The battle for the libero spot is also tight. Junior Jackson Bantle is not your typical libero. He started his UCLA career as an opposite, but at just 6'1", he's not ideal as a blocker. His style of play is perfectly suited for beach volleyball, and he has a wicked hard jump serve. Freshman Davis Gillett (5'9") is the alternative; he's a highly regarded prospect.

Head Coach John Speraw

In my opinion, Coach Speraw is the best collegiate volleyball coach in the nation. He won three NCAA championships in ten seasons at UC Irvine. In his spare time, he coaches the US Men's National Team. He's a great teacher of volleyball, a good tactician, and a fantastic recruiter.

This is his fourth season in charge of UCLA's program. In his first season, the Bruins improved dramatically during the course of the season, and just missed out qualifying for the NCAA Tournament. UCLA suffered serious injury problems during his second and third seasons, and the lack of an elite setter has held the Bruins back. That problem has been addressed this season with the addition of freshman Micah Ma'a.

As I mentioned above, the 2016 roster is talented and deep. Coach Speraw has done a wonderful job of bringing in elite players at every position. The only things missing from this team are senior leadership and NCAA tournament experience; the 2016 roster consists of 6 juniors, 6 sophomores, and 6 freshmen, none of whom have played in an NCAA tournament.


As always seems to be the case, most of the country's top teams are in the MPSF. This season, four of the five highest ranked teams (#1 BYU, #2 UC Irvine, #4 Long Beach State, and #5 UCLA) are in the MPSF. Half of the nation's top-10 are MPSF teams, and over half of the top-15 are in the MPSF. Therefore, it goes without saying that winning the MPSF regular season title and/or the MPSF Tournament is extremely difficult. Furthermore, with the current structure of the NCAA Tournament, it's extremely hard for the third and fourth best MPSF teams to find a path into the tournament even when they are ranked in the top-5.

I mention this because setting expectations for this year's team indirectly depends on the structure and rules of the MPSF conference and the NCAA tournament. That said, I expect the 2016 Bruins to contend for the conference title.
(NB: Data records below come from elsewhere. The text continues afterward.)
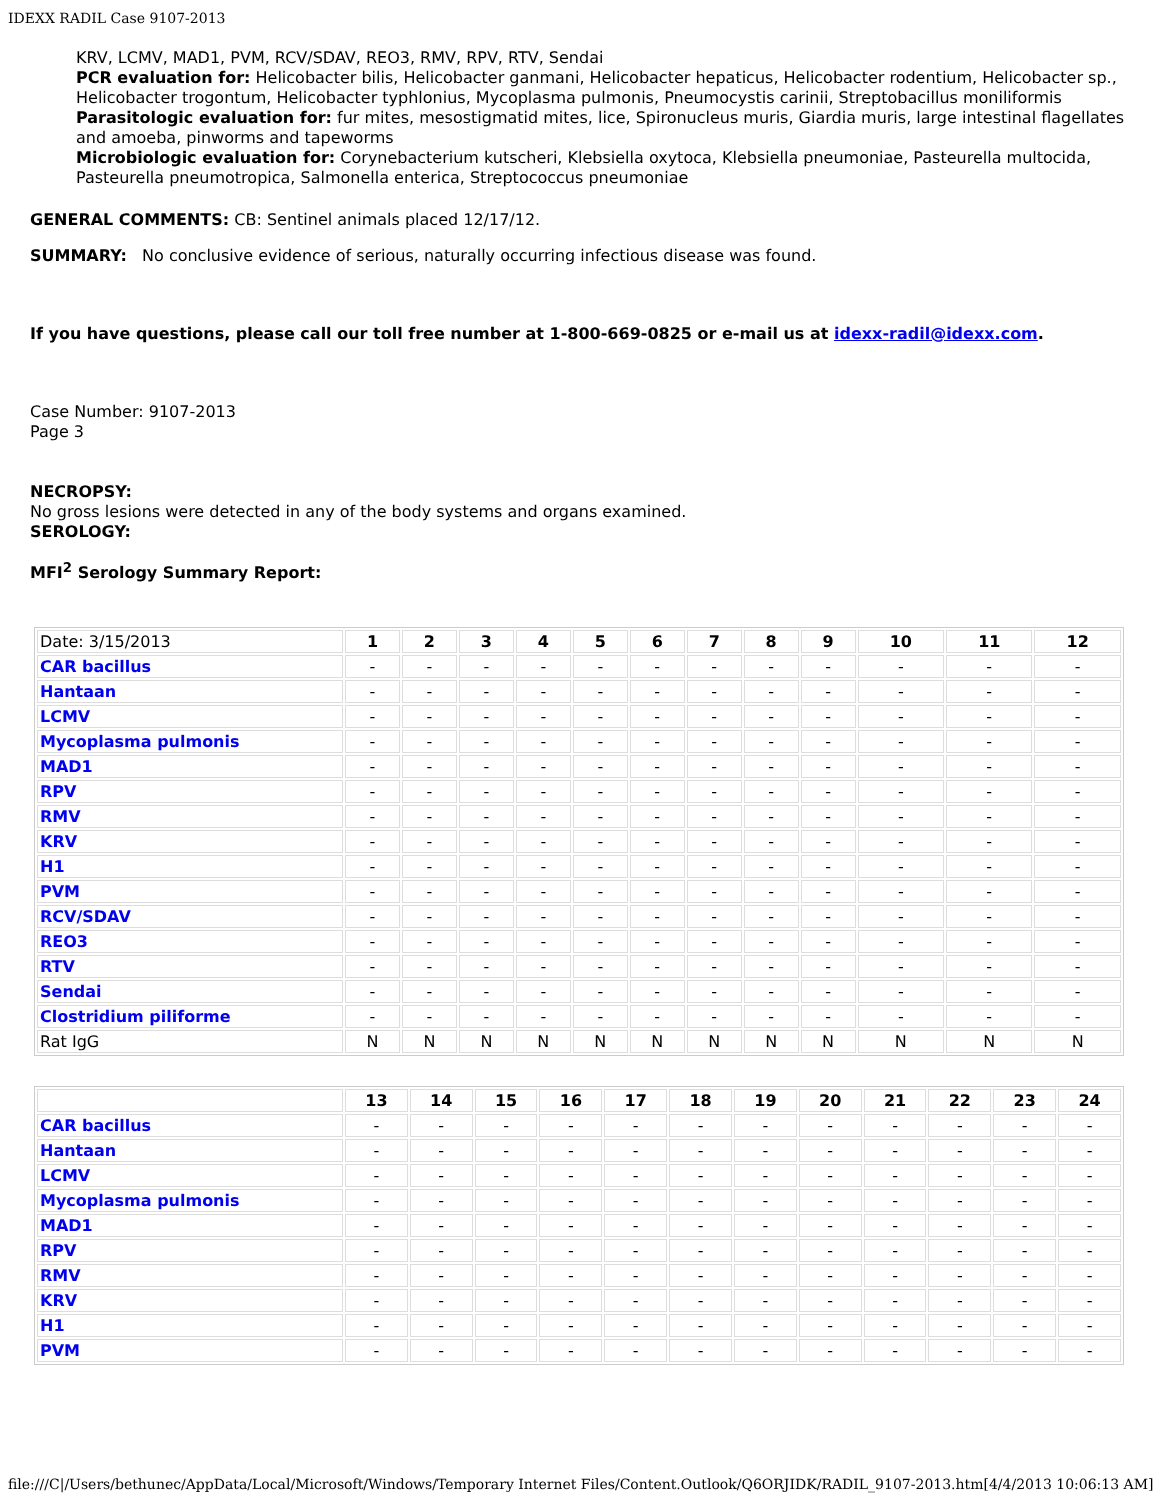IDEXX RADIL Case 9107-2013
KRV, LCMV, MAD1, PVM, RCV/SDAV, REO3, RMV, RPV, RTV, Sendai
PCR evaluation for: Helicobacter bilis, Helicobacter ganmani, Helicobacter hepaticus, Helicobacter rodentium, Helicobacter sp., Helicobacter trogontum, Helicobacter typhlonius, Mycoplasma pulmonis, Pneumocystis carinii, Streptobacillus moniliformis
Parasitologic evaluation for: fur mites, mesostigmatid mites, lice, Spironucleus muris, Giardia muris, large intestinal flagellates and amoeba, pinworms and tapeworms
Microbiologic evaluation for: Corynebacterium kutscheri, Klebsiella oxytoca, Klebsiella pneumoniae, Pasteurella multocida, Pasteurella pneumotropica, Salmonella enterica, Streptococcus pneumoniae
GENERAL COMMENTS: CB: Sentinel animals placed 12/17/12.
SUMMARY: No conclusive evidence of serious, naturally occurring infectious disease was found.
If you have questions, please call our toll free number at 1-800-669-0825 or e-mail us at idexx-radil@idexx.com.
Case Number: 9107-2013
Page 3
NECROPSY:
No gross lesions were detected in any of the body systems and organs examined.
SEROLOGY:
MFI<sup>2</sup> Serology Summary Report:
| Date: 3/15/2013 | 1 | 2 | 3 | 4 | 5 | 6 | 7 | 8 | 9 | 10 | 11 | 12 |
| CAR bacillus | - | - | - | - | - | - | - | - | - | - | - | - |
| Hantaan | - | - | - | - | - | - | - | - | - | - | - | - |
| LCMV | - | - | - | - | - | - | - | - | - | - | - | - |
| Mycoplasma pulmonis | - | - | - | - | - | - | - | - | - | - | - | - |
| MAD1 | - | - | - | - | - | - | - | - | - | - | - | - |
| RPV | - | - | - | - | - | - | - | - | - | - | - | - |
| RMV | - | - | - | - | - | - | - | - | - | - | - | - |
| KRV | - | - | - | - | - | - | - | - | - | - | - | - |
| H1 | - | - | - | - | - | - | - | - | - | - | - | - |
| PVM | - | - | - | - | - | - | - | - | - | - | - | - |
| RCV/SDAV | - | - | - | - | - | - | - | - | - | - | - | - |
| REO3 | - | - | - | - | - | - | - | - | - | - | - | - |
| RTV | - | - | - | - | - | - | - | - | - | - | - | - |
| Sendai | - | - | - | - | - | - | - | - | - | - | - | - |
| Clostridium piliforme | - | - | - | - | - | - | - | - | - | - | - | - |
| Rat IgG | N | N | N | N | N | N | N | N | N | N | N | N |
| | 13 | 14 | 15 | 16 | 17 | 18 | 19 | 20 | 21 | 22 | 23 | 24 |
| CAR bacillus | - | - | - | - | - | - | - | - | - | - | - | - |
| Hantaan | - | - | - | - | - | - | - | - | - | - | - | - |
| LCMV | - | - | - | - | - | - | - | - | - | - | - | - |
| Mycoplasma pulmonis | - | - | - | - | - | - | - | - | - | - | - | - |
| MAD1 | - | - | - | - | - | - | - | - | - | - | - | - |
| RPV | - | - | - | - | - | - | - | - | - | - | - | - |
| RMV | - | - | - | - | - | - | - | - | - | - | - | - |
| KRV | - | - | - | - | - | - | - | - | - | - | - | - |
| H1 | - | - | - | - | - | - | - | - | - | - | - | - |
| PVM | - | - | - | - | - | - | - | - | - | - | - | - |
file:///C|/Users/bethunec/AppData/Local/Microsoft/Windows/Temporary Internet Files/Content.Outlook/Q6ORJIDK/RADIL_9107-2013.htm[4/4/2013 10:06:13 AM]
A regular season finish outside of the top-4 would be a huge disappointment given the talent available to Coach Speraw.

Because BYU enjoys an incredible home court advantage, it may be very difficult for the Bruins to earn a spot in the 2016 NCAA Tournament if they have to go through the Cougars to get to the final of the MPSF Tournament. That's what happened to the Bruins in 2013 when they fell just short of knocking off BYU in Provo in the MPSF Tournament semifinals. In my estimation, UCLA and BYU were the best and second-best teams in the nation at that point in the season, but the Cougars' home court advantage was a key factor in keeping the Bruins from advancing to the final.

In other words, I expect the Bruins to make a strong run in the conference tournament. UCLA should be much improved in the final weeks of the season, so unless a scenario similar to what we witnessed in 2013 occurs, it's reasonable to expect the Bruins to play in the finals of the MPSF tournament and to finish the season with a top-5 ranking.

Of course, I would love to see the Bruins playing in the NCAA tournament again and I think that there's a good chance that it will happen this season. Ten years since have passed since our last NCAA title in men's volleyball. That's much too long given UCLA's long history of dominance in men's volleyball. The 2016 Bruins have a realistic chance of ending that decade-long drought; Coach Speraw has UCLA Men's Volleyball primed to contend for a national championship.